Sur ces entrefaites, et comme les archers venaient de gagner le bout de la rue, minuit sonna à l’église de l’Oratoire. La petite porte s’ouvrit lentement.

Un homme masqué en sortit, il posa la main sur le champion assez heureux pour avoir échappé aux griffes du guet.

— Bien, murmura-t-il, capitaine la Ripaille ; vous m’attendiez.

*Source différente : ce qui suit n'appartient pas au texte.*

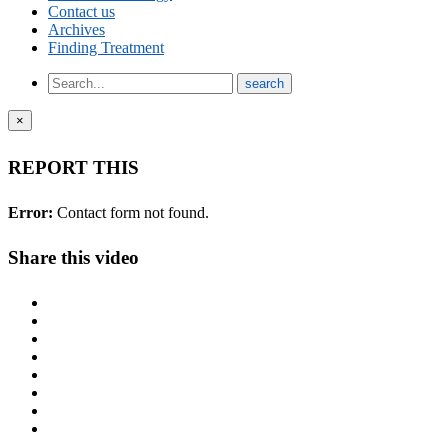
Contact us
Archives
Finding Treatment
×
REPORT THIS
Error:
Contact form not found.
Share this video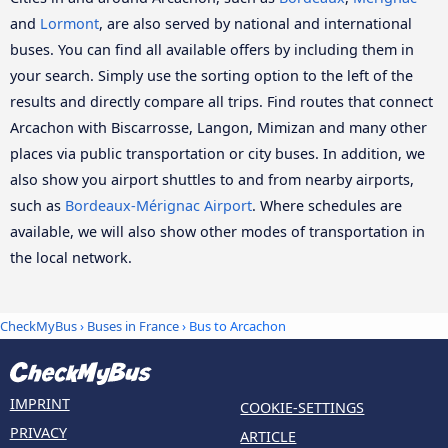
and
Lormont
, are also served by national and international
buses. You can find all available offers by including them in
your search. Simply use the sorting option to the left of the
results and directly compare all trips. Find routes that connect
Arcachon with Biscarrosse, Langon, Mimizan and many other
places via public transportation or city buses. In addition, we
also show you airport shuttles to and from nearby airports,
such as
Bordeaux-Mérignac Airport
. Where schedules are
available, we will also show other modes of transportation in
the local network.
CheckMyBus
›
Buses in France
› Bus to Arcachon
IMPRINT
COOKIE-SETTINGS
PRIVACY
ARTICLE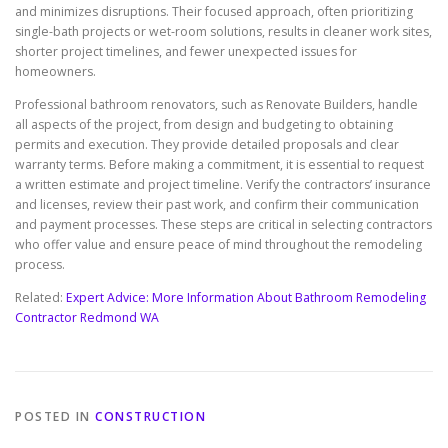
and minimizes disruptions. Their focused approach, often prioritizing
single-bath projects or wet-room solutions, results in cleaner work sites,
shorter project timelines, and fewer unexpected issues for
homeowners.
Professional bathroom renovators, such as Renovate Builders, handle
all aspects of the project, from design and budgeting to obtaining
permits and execution. They provide detailed proposals and clear
warranty terms. Before making a commitment, it is essential to request
a written estimate and project timeline. Verify the contractors’ insurance
and licenses, review their past work, and confirm their communication
and payment processes. These steps are critical in selecting contractors
who offer value and ensure peace of mind throughout the remodeling
process.
Related:
Expert Advice: More Information About Bathroom Remodeling
Contractor Redmond WA
POSTED IN
CONSTRUCTION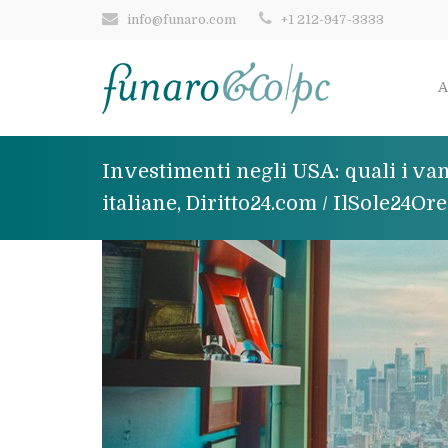
info@funaro.com
+1 212-947-3333
A
Investimenti negli USA: quali i van
italiane, Diritto24.com / IlSole24Or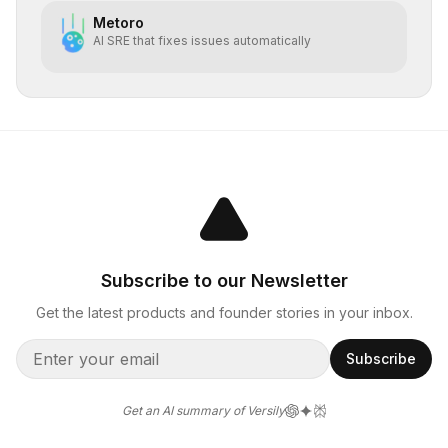
Metoro
AI SRE that fixes issues automatically
Subscribe to our Newsletter
Get the latest products and founder stories in your inbox.
Subscribe
Get an AI summary of Versily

Minuit sonne, poursuivit-il. Vous devez bien penser que je ne vous ennuierai pas de longs discours. Je sors du bal, où j’ai vu Son Éminence. Il a été convenu entre elle et moi qu’on vous chargerait d’une commission pressée. À l’extrémité de l’île Saint-Louis s’élève maintenant un hôtel que se fait bâtir un comte italien du nom de San-Pietro. Vous le savez ?

Celui auquel s’adressait l’homme masqué baissa la tête en signe d’affirmation.

— Vous connaissez cet hôtel ? L’architecte qui en dirige le travail est un certain Pompeo… Il faudra savoir au juste quand il y entre ou quand il en sort. Demain, à pareille heure, il faut qu’il n’y rentre plus… Vous comprenez, n’est-ce pas ?

— Monseigneur sera obéi.

— Le coup fait, vous passerez en Lorraine deux mois seulement. Là j’aurai soin de vous, de votre avancement ; je vous le promets.

L’homme masqué s’attendait à une réponse, et paraissait prêt à quitter ensuite la place, quand tout d’un coup il poussa un cri étouffé. Ses mains se voyaient serrées par celles de son interlocuteur comme dans un étau de fer.

— Y songez-vous, capitaine ? quel accès vous prend ? lui demanda-t-il ; quittez-moi !

— Je ne te quitte plus, reprit une voix qui fit tressaillir l’homme masqué au fond des entrailles. Vaincu par la surprise et la douleur, il n’osait crier. Au lieu de la Ripaille, il avait devant lui Pompeo.